*DO THIS*
Reproduce every line of the data below verbatim, from the first line to the last.

*DATA ROWS*
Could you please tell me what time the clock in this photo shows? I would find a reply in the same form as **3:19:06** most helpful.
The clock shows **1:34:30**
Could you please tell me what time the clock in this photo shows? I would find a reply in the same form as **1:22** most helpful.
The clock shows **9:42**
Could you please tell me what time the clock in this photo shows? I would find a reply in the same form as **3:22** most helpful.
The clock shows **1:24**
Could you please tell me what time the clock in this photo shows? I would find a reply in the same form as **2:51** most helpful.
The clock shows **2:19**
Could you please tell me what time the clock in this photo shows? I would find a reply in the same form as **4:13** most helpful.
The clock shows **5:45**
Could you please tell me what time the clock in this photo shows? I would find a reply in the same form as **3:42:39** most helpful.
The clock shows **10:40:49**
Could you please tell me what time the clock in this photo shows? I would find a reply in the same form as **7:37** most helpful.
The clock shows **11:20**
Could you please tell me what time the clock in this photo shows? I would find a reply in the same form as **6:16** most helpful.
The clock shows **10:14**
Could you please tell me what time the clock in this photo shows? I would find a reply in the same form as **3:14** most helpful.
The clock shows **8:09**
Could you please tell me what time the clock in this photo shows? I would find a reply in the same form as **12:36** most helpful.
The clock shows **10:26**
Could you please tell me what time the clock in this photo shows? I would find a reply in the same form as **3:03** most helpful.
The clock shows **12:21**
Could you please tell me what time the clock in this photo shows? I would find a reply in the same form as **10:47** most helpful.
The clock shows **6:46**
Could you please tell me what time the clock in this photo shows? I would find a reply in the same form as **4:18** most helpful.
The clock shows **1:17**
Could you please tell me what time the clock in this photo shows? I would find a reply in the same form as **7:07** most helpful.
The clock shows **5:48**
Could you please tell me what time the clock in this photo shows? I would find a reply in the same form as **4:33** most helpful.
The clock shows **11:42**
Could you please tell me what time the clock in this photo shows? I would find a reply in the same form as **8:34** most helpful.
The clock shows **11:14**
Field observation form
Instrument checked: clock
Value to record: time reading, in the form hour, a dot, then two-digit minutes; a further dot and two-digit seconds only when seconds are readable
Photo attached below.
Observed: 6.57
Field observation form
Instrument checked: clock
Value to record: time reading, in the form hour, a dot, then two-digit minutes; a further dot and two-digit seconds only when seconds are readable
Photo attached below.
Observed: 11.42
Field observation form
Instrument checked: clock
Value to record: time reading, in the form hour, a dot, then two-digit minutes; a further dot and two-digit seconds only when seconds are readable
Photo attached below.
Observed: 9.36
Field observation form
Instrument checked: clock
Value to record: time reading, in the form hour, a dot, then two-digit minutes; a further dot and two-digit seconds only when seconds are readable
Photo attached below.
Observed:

*ANSWER TO THE EXERCISE*
Could you please tell me what time the clock in this photo shows? I would find a reply in the same form as **3:19:06** most helpful.
The clock shows **1:34:30**
Could you please tell me what time the clock in this photo shows? I would find a reply in the same form as **1:22** most helpful.
The clock shows **9:42**
Could you please tell me what time the clock in this photo shows? I would find a reply in the same form as **3:22** most helpful.
The clock shows **1:24**
Could you please tell me what time the clock in this photo shows? I would find a reply in the same form as **2:51** most helpful.
The clock shows **2:19**
Could you please tell me what time the clock in this photo shows? I would find a reply in the same form as **4:13** most helpful.
The clock shows **5:45**
Could you please tell me what time the clock in this photo shows? I would find a reply in the same form as **3:42:39** most helpful.
The clock shows **10:40:49**
Could you please tell me what time the clock in this photo shows? I would find a reply in the same form as **7:37** most helpful.
The clock shows **11:20**
Could you please tell me what time the clock in this photo shows? I would find a reply in the same form as **6:16** most helpful.
The clock shows **10:14**
Could you please tell me what time the clock in this photo shows? I would find a reply in the same form as **3:14** most helpful.
The clock shows **8:09**
Could you please tell me what time the clock in this photo shows? I would find a reply in the same form as **12:36** most helpful.
The clock shows **10:26**
Could you please tell me what time the clock in this photo shows? I would find a reply in the same form as **3:03** most helpful.
The clock shows **12:21**
Could you please tell me what time the clock in this photo shows? I would find a reply in the same form as **10:47** most helpful.
The clock shows **6:46**
Could you please tell me what time the clock in this photo shows? I would find a reply in the same form as **4:18** most helpful.
The clock shows **1:17**
Could you please tell me what time the clock in this photo shows? I would find a reply in the same form as **7:07** most helpful.
The clock shows **5:48**
Could you please tell me what time the clock in this photo shows? I would find a reply in the same form as **4:33** most helpful.
The clock shows **11:42**
Could you please tell me what time the clock in this photo shows? I would find a reply in the same form as **8:34** most helpful.
The clock shows **11:14**
Field observation form
Instrument checked: clock
Value to record: time reading, in the form hour, a dot, then two-digit minutes; a further dot and two-digit seconds only when seconds are readable
Photo attached below.
Observed: 6.57
Field observation form
Instrument checked: clock
Value to record: time reading, in the form hour, a dot, then two-digit minutes; a further dot and two-digit seconds only when seconds are readable
Photo attached below.
Observed: 11.42
Field observation form
Instrument checked: clock
Value to record: time reading, in the form hour, a dot, then two-digit minutes; a further dot and two-digit seconds only when seconds are readable
Photo attached below.
Observed: 9.36
Field observation form
Instrument checked: clock
Value to record: time reading, in the form hour, a dot, then two-digit minutes; a further dot and two-digit seconds only when seconds are readable
Photo attached below.
Observed:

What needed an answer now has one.